▶ _Document segment_:
----

Essentially I think that the asymmetrical wars that are being forced on Israel are a losing proposition because whatever Israel “wins” on the battlefield it will lose on the t.v. screens. So I favor some modus operandi regarding Gaza in particular.
I assume that Hezbollah will refrain from battling Israel, but this is certainly less than a sure thing, especially if Iran wants Hezbollah to war against Israel. Certainly Israel does not have Lebanon’s best wishes as its priority, but it is not clear that Hezbollah has Lebanon’s best wishes as its priority either.
You acknowledge that Lebanon is a sovereign nation, and yet the fact that Israel continues to violate Lebanon’s sovereignty and provoke it into war seems to escape you and entirely absent from your arguments.
As for the so-called asymmetrical warfare, when was the last time Israel fought symmetrical warfare? Urban warfare?
You really should not use terminology that does not apply to Israel. The Israeli hasbara is attempting to adopt such American terminology is because it give Israel the veneer of legitimacy and world acceptance.
In 1948 and 1967 Israeli forces outnumbered all the other Arab forces and were much better equipped. That is, literally, asymmetrical.
The capture of Jerusalem in 1967 was urban warfare.
But, in the strict definition of the terms such as urban warfare and asymmetrical warfare, since the first Intifada in 1988, Israel had been engaged in a war against various guerilla forces and in urban city centers. In other words, fighting against Hamas is nothing new. It’s just that Israel has suddenly adopted the new terminology that is now being touted in American military circles as next generation warfare, mainly because the battlefield – for US forces – has shifted from battling the old Soviet Union with aircraft carriers and ICBMs to chasing down a bunch of guys in a pickup. So, quit borrowing American terminology to give the impression that there the two nations have so much in common these days.
As for your “understanding” of the need to attack or, “go to war” as you put it, against Lebanon, I find that rather odd. The explanation – I’m sure – is going to be as tenuous as the validity of your argument.
What’s there to understand about killing more than 1200 Lebanese civilians, wounding thousands more and destroying an entire nation’s infrastructure because you were inconvenienced by a couple of rockets that were fired in response the Israeli army and air force constantly prodding and provoking the other side?
As for Iran, you can rest assured that Israel won’t dare attack Iran. Not now, not anytime soon. Israel is attempting to drain Iran’s power through the sanctions that the US keeps pushing on its behalf. But, luckily for Iran, neither China, nor Russia are going to support such moves. The US is in no position to test China’s patience on this issue, especially in these economic times.

----

▶ _Dataset section_:
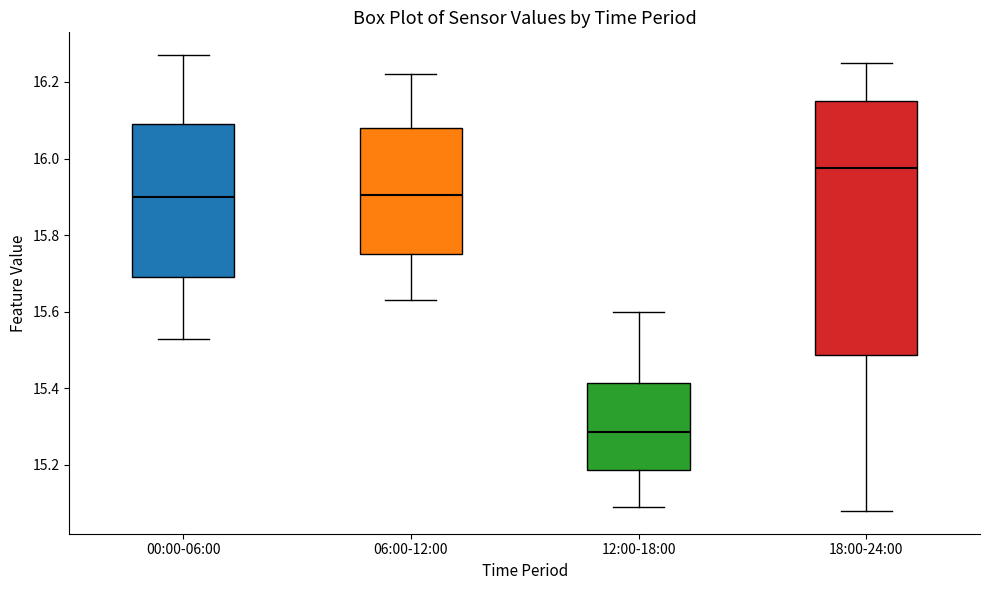

Which box has the lowest median line?

12:00-18:00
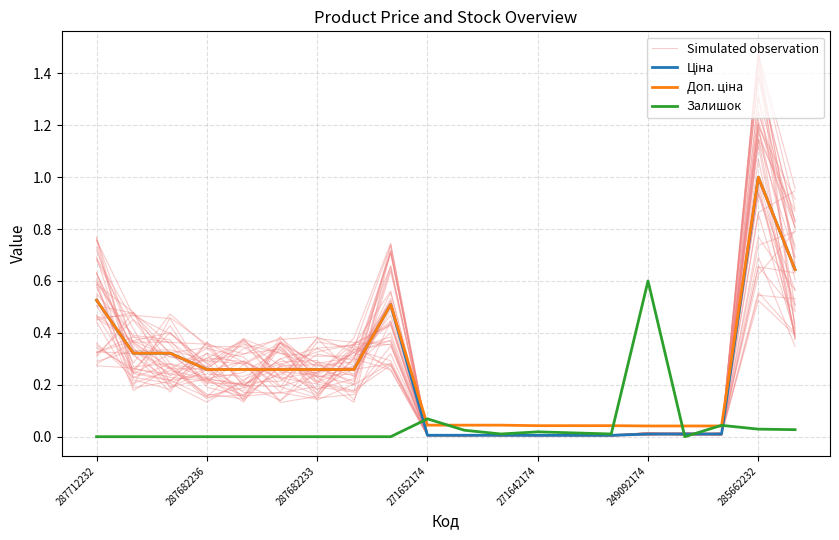

The Ціна series shows 0.5 at 287682233. True or false?

False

----

▶ _Task instructions_:
1) In the text about Israel's wars, what event from 1967 is given as an example of urban warfare?
2) Continue the text about Israel, Lebanon and Iran from where it stops.

▶ _Per-task answers_:
1) The capture of Jerusalem.

2)
Avi- I’m sure you won’t agree, but I saw the act of Hezbollah killing (capturing) Israeli soldiers on Israel’s side of the border as an act of war. Since Israel had withdrawn from Lebanon such an act of war required a harsh answer. I realize that there are certain rules of war, but my own feeling is that the killing of civilians is wrong, whereas the destruction of infrastructure is okay, if the government has to be punished, which was the case here when they did not control their own border.
(I’m sorry I used the phrase asymmetric warfare and do not wish to get bogged down in definitions.) My point was that Israel will probably be fighting more wars against Hamas and Hezbollah and these are wars that make Israel look bad. Regarding Hamas, because Israel occupied Gaza for a long time and because they are still controlling their borders, except for the border with Egypt, which is seen as a puppet, that Israel should try to find a modus operandi. Many thought that Hamas would mature politically when it came to power. I don’t think this is the case, but I side with commentators like Yossi Alpher of bitterlemons.org and Larry Derfner of the JPost who advocate some type of easing of the siege on Gaza. Regarding Hezbollah, my feelings are far less compassionate, except in regard to attacking civilians, which I would wish to limit as much as possible. But now that Hezbollah and Lebanon are one I feel minimal compassion towards Lebanon if they start another war.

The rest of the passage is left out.